--- Given passage ---
* * *

But we repeat that the act does not manifest any intention to impair to any extent the accident fund. It is kept intact. It is kept invested. Plaintiffs have not alleged any way or manner in which they are injured or can be injured, except by calling to their aid their imagination of what some future legislature may do. Speculation as to future acts of the legislature can never be a proper basis for declaring an act un-j constitutional. The invalidity of an act must appear on its face beyond a reasonable doubt before the court will declare it unconstitutional: Kinney v. Astoria, quoted above; Miller v. Henry, 62 Or. 4 (124 Pac. 197, 41 L. R A. (N. S.) 97).

The acts of the legislature directing the investment of the accident fund in specified securities and providing for the distribution of the surplus in excess of $300,000 do not operate to render unconstitutional said Chapter 322. The legislature having the power to invest the funds may change the form of the investments from time to time as, in its judgment, is for the best interests of the fund. We cannot assume that the legislature will at any time dissipate that fund. The presumption is that it will sacredly guard and protect it. Every legislature since the enactment of the statute has clearly manifested that intention. The same intention is clearly manifested in said Chapter 322.

* * *

--- Data ---
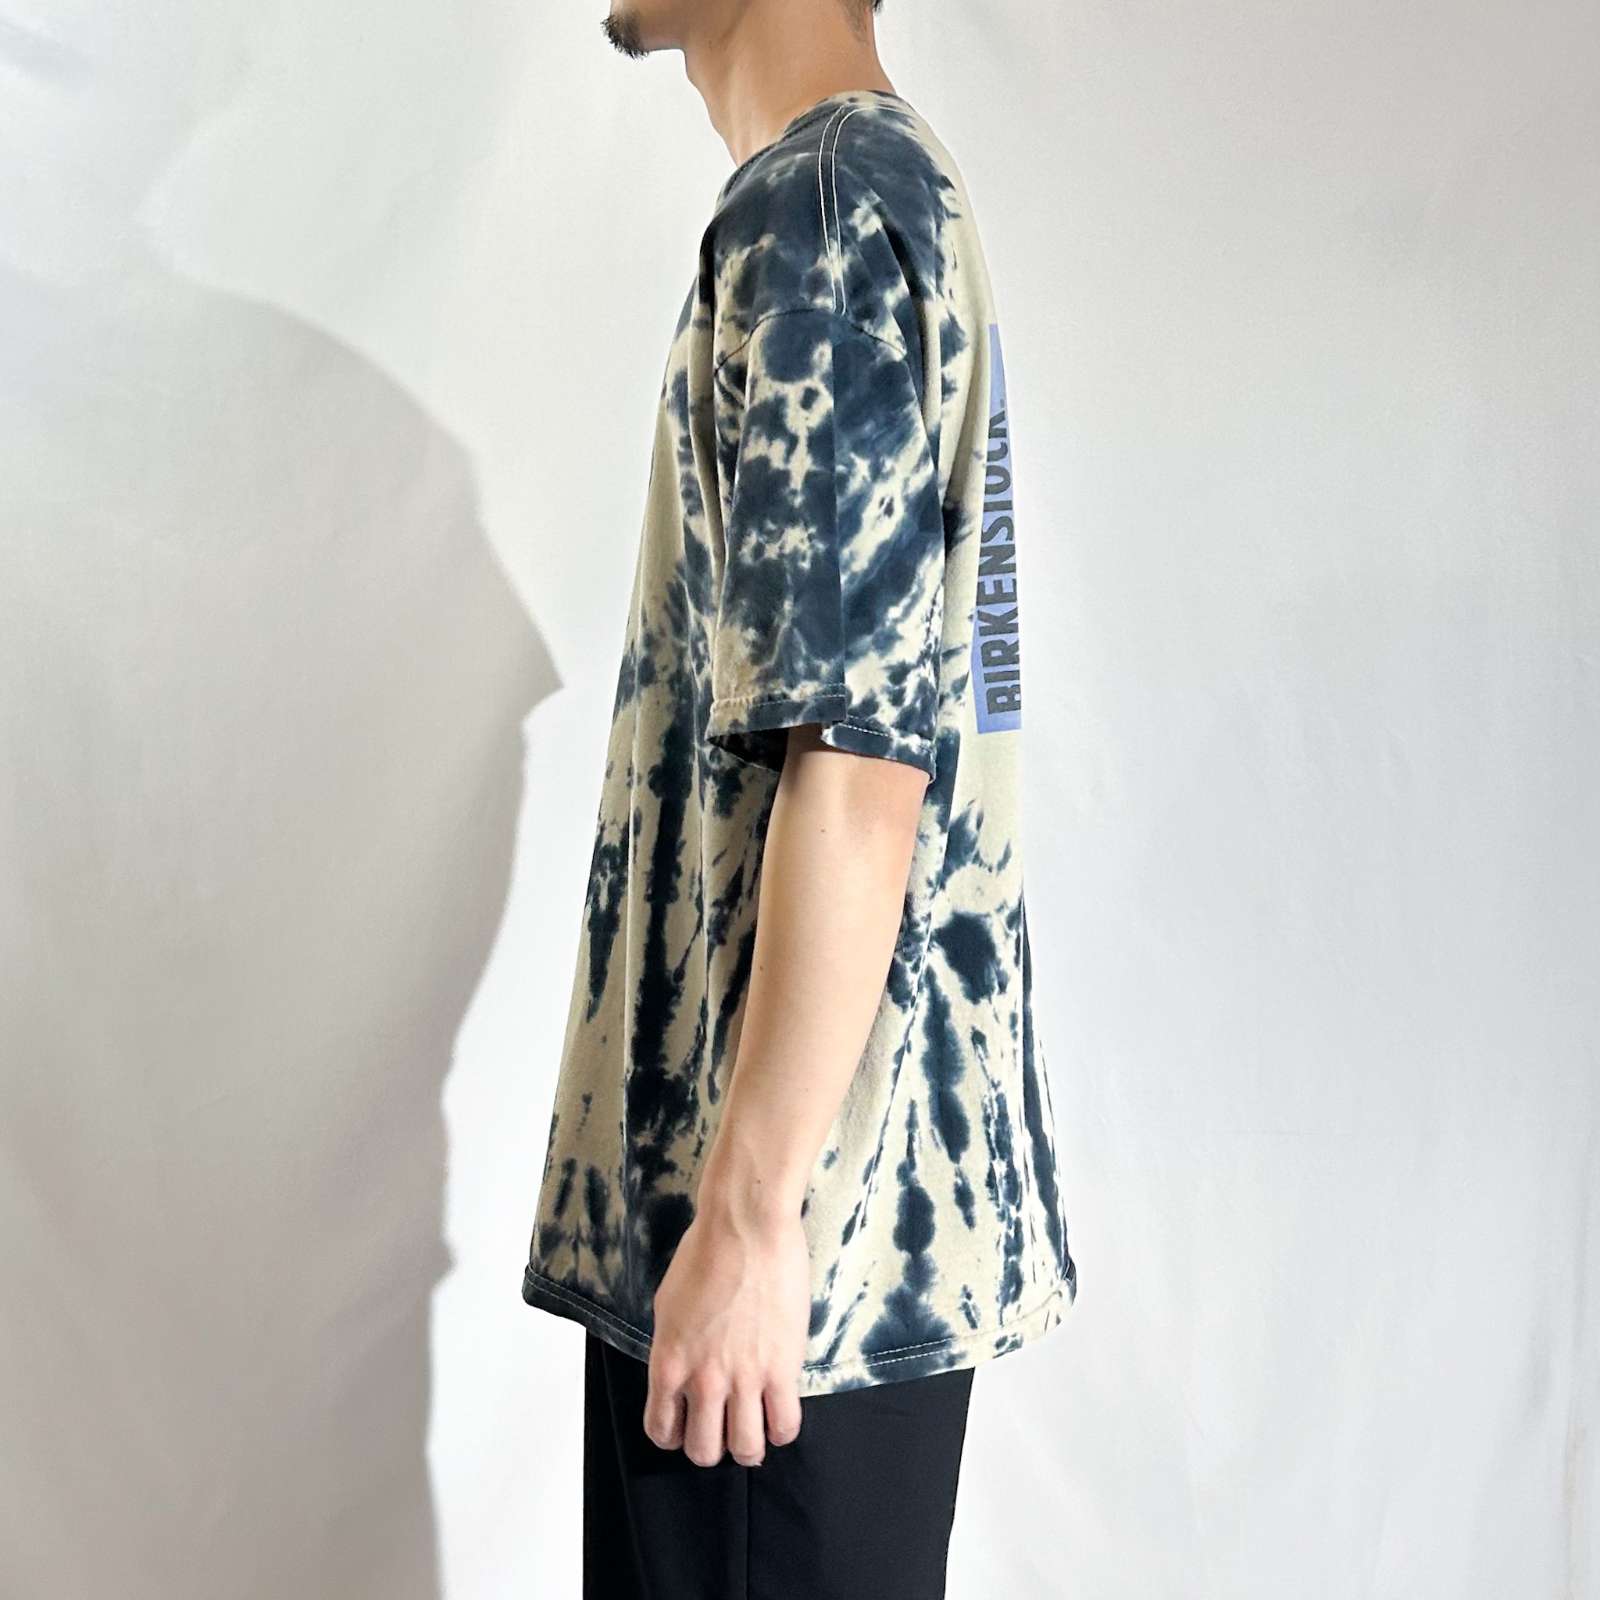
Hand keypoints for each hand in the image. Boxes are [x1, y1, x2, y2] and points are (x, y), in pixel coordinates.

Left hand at [643, 1184, 809, 1466]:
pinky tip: (780, 1411)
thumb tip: (685, 1366)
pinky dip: (782, 1429)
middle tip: (725, 1425)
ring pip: (746, 1449)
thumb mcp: (668, 1304)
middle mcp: (702, 1381)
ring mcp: (744, 1379)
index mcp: (668, 1363)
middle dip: (713, 1445)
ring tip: (756, 1426)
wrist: (746, 1226)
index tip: (688, 1424)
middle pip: (704, 1451)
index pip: (661, 1430)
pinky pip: (785, 1426)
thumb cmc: (705, 1252)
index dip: (675, 1435)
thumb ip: (673, 1345)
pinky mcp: (782, 1370)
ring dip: (749, 1446)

* * *

--- Apply what you read ---
1) Reproduce the accident fund passage word for word from "The acts of" up to and including "in said Chapter 322.".
2) Carry the accident fund passage forward, starting after its last sentence.

--- Answers to each task ---
1)
The acts of the legislature directing the investment of the accident fund in specified securities and providing for the distribution of the surplus in excess of $300,000 do not operate to render unconstitutional said Chapter 322. The legislature having the power to invest the funds may change the form of the investments from time to time as, in its judgment, is for the best interests of the fund. We cannot assume that the legislature will at any time dissipate that fund. The presumption is that it will sacredly guard and protect it. Every legislature since the enactment of the statute has clearly manifested that intention. The same intention is clearly manifested in said Chapter 322.

2)
The decree should be reversed and one entered here dismissing the suit.

McBride 'and Belt, JJ., concur in this opinion.

For appellants there was a brief over the name of Mr. I. H. Van Winkle, Attorney General, with an oral argument by Mr. Willis S. Moore, Assistant Attorney General.

For respondents there was a brief over the names of Messrs. Wilson & Reilly and Messrs. Carey & Kerr, with oral arguments by Mr. Jas. B. Kerr and Mr. Jas. G. Wilson.

Mr. Roy F. Shields and Mr. Fred H. Paulus, amici ctoriae.

Reversed on rehearing February 14, 1928.

On Rehearing.

[264 Pac. 441.]

Reversed on Rehearing.

ROSSMAN, J.

Much has already been written by the court in setting forth its construction of the building act and the debt clause of our state Constitution. No useful object would be served in adding an extensive third opinion to the two already published. We shall, therefore, confine ourselves to a brief statement of our views.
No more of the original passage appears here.